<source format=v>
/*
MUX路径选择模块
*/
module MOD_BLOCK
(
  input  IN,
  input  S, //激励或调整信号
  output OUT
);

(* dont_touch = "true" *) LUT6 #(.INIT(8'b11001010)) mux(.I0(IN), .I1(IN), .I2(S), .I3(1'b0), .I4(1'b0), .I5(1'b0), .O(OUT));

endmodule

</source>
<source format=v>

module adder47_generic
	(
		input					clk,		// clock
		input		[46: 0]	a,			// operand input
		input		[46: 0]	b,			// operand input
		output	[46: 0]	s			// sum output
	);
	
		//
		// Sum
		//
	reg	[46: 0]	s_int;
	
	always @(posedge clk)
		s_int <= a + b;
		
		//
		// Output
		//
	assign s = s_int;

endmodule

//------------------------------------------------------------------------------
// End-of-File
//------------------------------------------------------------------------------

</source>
************
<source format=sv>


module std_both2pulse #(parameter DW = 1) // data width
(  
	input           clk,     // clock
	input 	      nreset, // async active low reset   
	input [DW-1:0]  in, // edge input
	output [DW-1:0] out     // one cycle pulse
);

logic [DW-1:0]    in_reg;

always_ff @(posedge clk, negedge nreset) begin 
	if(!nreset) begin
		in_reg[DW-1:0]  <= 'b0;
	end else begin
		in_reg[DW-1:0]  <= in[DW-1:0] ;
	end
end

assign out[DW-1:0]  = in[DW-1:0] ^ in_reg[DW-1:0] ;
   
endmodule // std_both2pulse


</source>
************
◆ **Work order**: Pull out all lines containing the word "nreset" from the entries above.

◆ **Result**:
	input 	      nreset, // async active low reset   
always_ff @(posedge clk, negedge nreset) begin 
	if(!nreset) begin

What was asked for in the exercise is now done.